I spent the past couple days reading about Quaternions on various resources and there are just a couple questions that I still do not fully understand, could someone please help me out?
Also, if you find my questions ill posed and believe that I have some deeper misunderstanding, it would be great if you could point me to some resource where I can clear my confusion.
Thanks!
- When representing 2D rotations using complex numbers, we can apply a rotation to an arbitrary vector using the dot product operation. Why does the dot product not work for quaternions as well (and instead we need the Hamilton product $qvq^{-1}$ to apply the 3D rotation represented by $q$ to a vector $v$)?
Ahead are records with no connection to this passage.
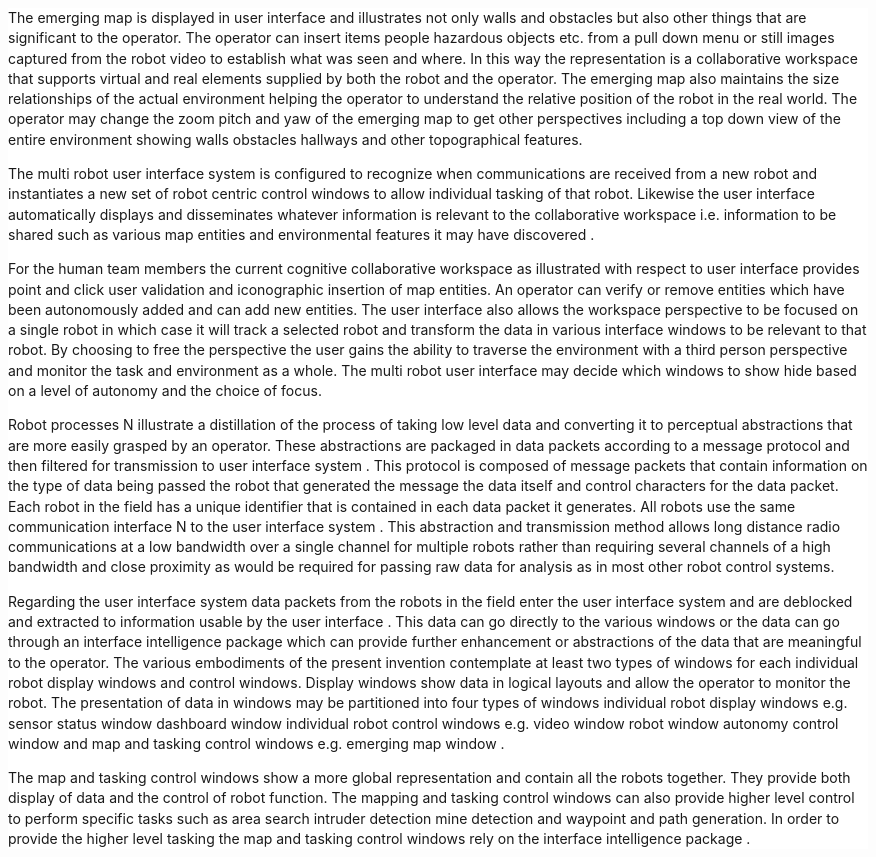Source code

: The emerging map is displayed in user interface and illustrates not only walls and obstacles but also other things that are significant to the operator. The operator can insert items people hazardous objects etc. from a pull down menu or still images captured from the robot video to establish what was seen and where. In this way the representation is a collaborative workspace that supports virtual and real elements supplied by both the robot and the operator. The emerging map also maintains the size relationships of the actual environment helping the operator to understand the relative position of the robot in the real world. The operator may change the zoom pitch and yaw of the emerging map to get other perspectives including a top down view of the entire environment showing walls obstacles hallways and other topographical features.

The multi robot user interface system is configured to recognize when communications are received from a new robot and instantiates a new set of robot centric control windows to allow individual tasking of that robot. Likewise the user interface automatically displays and disseminates whatever information is relevant to the collaborative workspace i.e. information to be shared such as various map entities and environmental features it may have discovered .

For the human team members the current cognitive collaborative workspace as illustrated with respect to user interface provides point and click user validation and iconographic insertion of map entities. An operator can verify or remove entities which have been autonomously added and can add new entities. The user interface also allows the workspace perspective to be focused on a single robot in which case it will track a selected robot and transform the data in various interface windows to be relevant to that robot. By choosing to free the perspective the user gains the ability to traverse the environment with a third person perspective and monitor the task and environment as a whole. The multi robot user interface may decide which windows to show hide based on a level of autonomy and the choice of focus.

Robot processes N illustrate a distillation of the process of taking low level data and converting it to perceptual abstractions that are more easily grasped by an operator. These abstractions are packaged in data packets according to a message protocol and then filtered for transmission to user interface system . This protocol is composed of message packets that contain information on the type of data being passed the robot that generated the message the data itself and control characters for the data packet. Each robot in the field has a unique identifier that is contained in each data packet it generates. All robots use the same communication interface N to the user interface system . This abstraction and transmission method allows long distance radio communications at a low bandwidth over a single channel for multiple robots rather than requiring several channels of a high bandwidth and close proximity as would be required for passing raw data for analysis as in most other robot control systems.

Regarding the user interface system data packets from the robots in the field enter the user interface system and are deblocked and extracted to information usable by the user interface . This data can go directly to the various windows or the data can go through an interface intelligence package which can provide further enhancement or abstractions of the data that are meaningful to the operator. The various embodiments of the present invention contemplate at least two types of windows for each individual robot display windows and control windows. Display windows show data in logical layouts and allow the operator to monitor the robot. The presentation of data in windows may be partitioned into four types of windows individual robot display windows e.g. sensor status window dashboard window individual robot control windows e.g. video window robot window autonomy control window and map and tasking control windows e.g. emerging map window .

The map and tasking control windows show a more global representation and contain all the robots together. They provide both display of data and the control of robot function. The mapping and tasking control windows can also provide higher level control to perform specific tasks such as area search intruder detection mine detection and waypoint and path generation. In order to provide the higher level tasking the map and tasking control windows rely on the interface intelligence package .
- When representing two different 3D rotations $r_1$ and $r_2$ using quaternions $q_1$ and $q_2$, one can use the geodesic distance between the two quaternions as a measure of how far apart from each other (different) are those rotations:
$$\alpha=arccos(2*<q_1,q_2>^2 -1).$$
$\alpha$ is the value of the angular arc between the two quaternions in $R^4$ and varies between 0 and 180, and takes into account the fact that two quaternions are the same if the axis and angle are both negated.
- when $\alpha=0$ then $r_1$ and $r_2$ are the same, but when $\alpha=180$ what is the relation between $r_1$ and $r_2$? Are they the inverse of one another?
- I would have hoped that for an arbitrary vector $v$, $\alpha$ represented the angular distance between the rotated vector when rotating using $q_1$ and $q_2$, but that is not the case. Check the example below:
$$ q_1 = (cos(\pi/4), sin(\pi/4) [1,0,0]) $$ $$ q_2 = (cos(\pi/4), sin(\pi/4) [-\frac{\sqrt(3)}{2},-1/2,0]) $$
$$\alpha=arccos(2*<q_1,q_2>^2 -1)=172.318$$
Now say I have a vector $v_1=[1,2,3]$ and apply the two rotations I get the two rotated vectors $v_{11}=q_1 v_1 q_1^*=[1,-3,2]$ and $v_{12}=q_2 v_1 q_2^*=[1.3839,2.6650,-2.2320]$ and if I measure the angle between these two vectors it actually is $\beta_1 = arccos(\frac{<v_{11},v_{12}>}{||v_{11}||\cdot||v_{12}||})=142.287 \neq \alpha$.
Furthermore, for a different vector $v_2=[23,43,-15]$ the final angle (omitting the calculations for brevity) is $\beta_2=162.518$, which is again different from $\alpha$ (and also $\beta_1$).
So what does $\alpha$ represent in term of points in the 3D space? I am having a hard time understanding how does closeness between quaternions translate to closeness in the 3D space.